Check current provider details

1 provider · links may include affiliate referrals

Remote

See current pricing, plans, and how setup works.

Frequently asked questions

Does using an EOR eliminate permanent establishment risk?

No. An EOR significantly reduces PE risk by becoming the legal employer in the host country, which weakens the argument that the parent has a fixed place of business or dependent agent there.

But tax authorities can and do look through EOR arrangements when the role itself implies authority to bind the parent in commercial deals. For high-risk roles, mitigate through job description, signing authority limits, and ideally a local entity.

Can we just pay an international hire as a contractor?

Only if they genuinely operate as a contractor: multiple clients, control over their own working methods, ability to subcontract, no integration into your team.

A full-time exclusive worker following your direction is an employee under most countries’ tests, regardless of what the contract says.

Misclassification penalties typically include backdated employer contributions, withholding tax, interest, and fines, and they are routinely enforced.

Who pays employer social contributions when we use an EOR?

Mechanically, the EOR pays them to the host country authority. Economically, the company pays them as part of the EOR invoice each month. The contributions are passed through at cost.

The EOR’s margin is on the service fee, not on the social charges.

How does a tax treaty actually protect an employee from double taxation?

The treaty assigns primary taxing rights to one country (usually the country of residence) and requires the other country to grant a credit or exemption for tax already paid.

The employee usually claims the relief on their tax return by filing a treaty position or residency certificate. Without a treaty, both countries can tax the same income with no relief, and the employee bears the cost.

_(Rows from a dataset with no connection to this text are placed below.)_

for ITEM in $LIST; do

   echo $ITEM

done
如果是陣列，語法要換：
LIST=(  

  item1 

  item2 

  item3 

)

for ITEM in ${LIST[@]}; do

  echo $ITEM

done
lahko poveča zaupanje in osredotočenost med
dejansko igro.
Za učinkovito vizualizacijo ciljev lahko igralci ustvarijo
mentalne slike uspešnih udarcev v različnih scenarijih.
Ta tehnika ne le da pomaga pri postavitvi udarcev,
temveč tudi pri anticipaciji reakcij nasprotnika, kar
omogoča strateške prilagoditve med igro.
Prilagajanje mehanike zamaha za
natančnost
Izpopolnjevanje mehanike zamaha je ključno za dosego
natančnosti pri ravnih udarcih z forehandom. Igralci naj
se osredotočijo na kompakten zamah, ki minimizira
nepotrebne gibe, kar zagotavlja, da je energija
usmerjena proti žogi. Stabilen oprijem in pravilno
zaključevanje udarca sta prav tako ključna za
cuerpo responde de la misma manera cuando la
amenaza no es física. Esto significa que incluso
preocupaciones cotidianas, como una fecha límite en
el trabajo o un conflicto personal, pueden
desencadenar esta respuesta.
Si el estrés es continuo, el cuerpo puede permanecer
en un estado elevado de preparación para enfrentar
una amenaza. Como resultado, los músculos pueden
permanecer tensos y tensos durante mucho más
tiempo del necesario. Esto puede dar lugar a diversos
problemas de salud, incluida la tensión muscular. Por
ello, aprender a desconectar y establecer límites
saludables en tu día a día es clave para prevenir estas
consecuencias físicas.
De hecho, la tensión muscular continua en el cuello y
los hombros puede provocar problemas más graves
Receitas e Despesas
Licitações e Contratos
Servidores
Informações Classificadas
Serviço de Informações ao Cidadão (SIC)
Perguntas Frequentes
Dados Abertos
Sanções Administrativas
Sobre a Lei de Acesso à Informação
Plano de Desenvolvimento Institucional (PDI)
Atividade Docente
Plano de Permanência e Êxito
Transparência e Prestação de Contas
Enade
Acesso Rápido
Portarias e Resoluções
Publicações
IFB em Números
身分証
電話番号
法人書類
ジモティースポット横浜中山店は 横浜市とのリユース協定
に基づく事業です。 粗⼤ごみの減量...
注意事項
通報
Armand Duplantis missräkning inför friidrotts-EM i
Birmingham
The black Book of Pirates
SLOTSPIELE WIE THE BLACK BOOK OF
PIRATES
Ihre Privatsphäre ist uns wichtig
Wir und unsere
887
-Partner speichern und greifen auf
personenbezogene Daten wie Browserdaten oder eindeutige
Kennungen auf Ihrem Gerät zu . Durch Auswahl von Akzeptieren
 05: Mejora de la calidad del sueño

What is the cheapest country to hire a senior employee in, on a fully loaded basis?

Among major markets, Singapore is the cheapest for foreign hires on Employment Pass (no CPF). The UK is the cheapest for local hires (employer NI 13.8%). France and Brazil are the most expensive.

The cost gap between cheapest and most expensive can exceed 40 percentage points of gross salary.

How long does it take to set up a local entity instead of using an EOR?

Three to six months in most major markets, plus 30,000 to 60,000 dollars per year in ongoing compliance costs. Below ten employees in a country, the EOR is almost always cheaper and faster. Above ten, the entity usually wins on unit economics.

Do I need to withhold tax from a remote international hire?

Yes, in almost every case. Most countries require the employer in the host country to withhold income tax at source. If you do not have a host-country employer entity, you cannot withhold compliantly, which is why companies use an EOR.

Paying the employee gross and asking them to settle their own tax is generally not a legitimate option.

Can the employee deduct expat-related expenses?

It depends on the country. The Netherlands 30% ruling, the UK overseas workday relief, and various impatriate regimes in France, Italy, Spain, and Portugal can substantially reduce the employee’s taxable income for a defined period.

Always check if the host country offers an expat regime before finalizing compensation, because the after-tax delta can be 10 to 20 percentage points.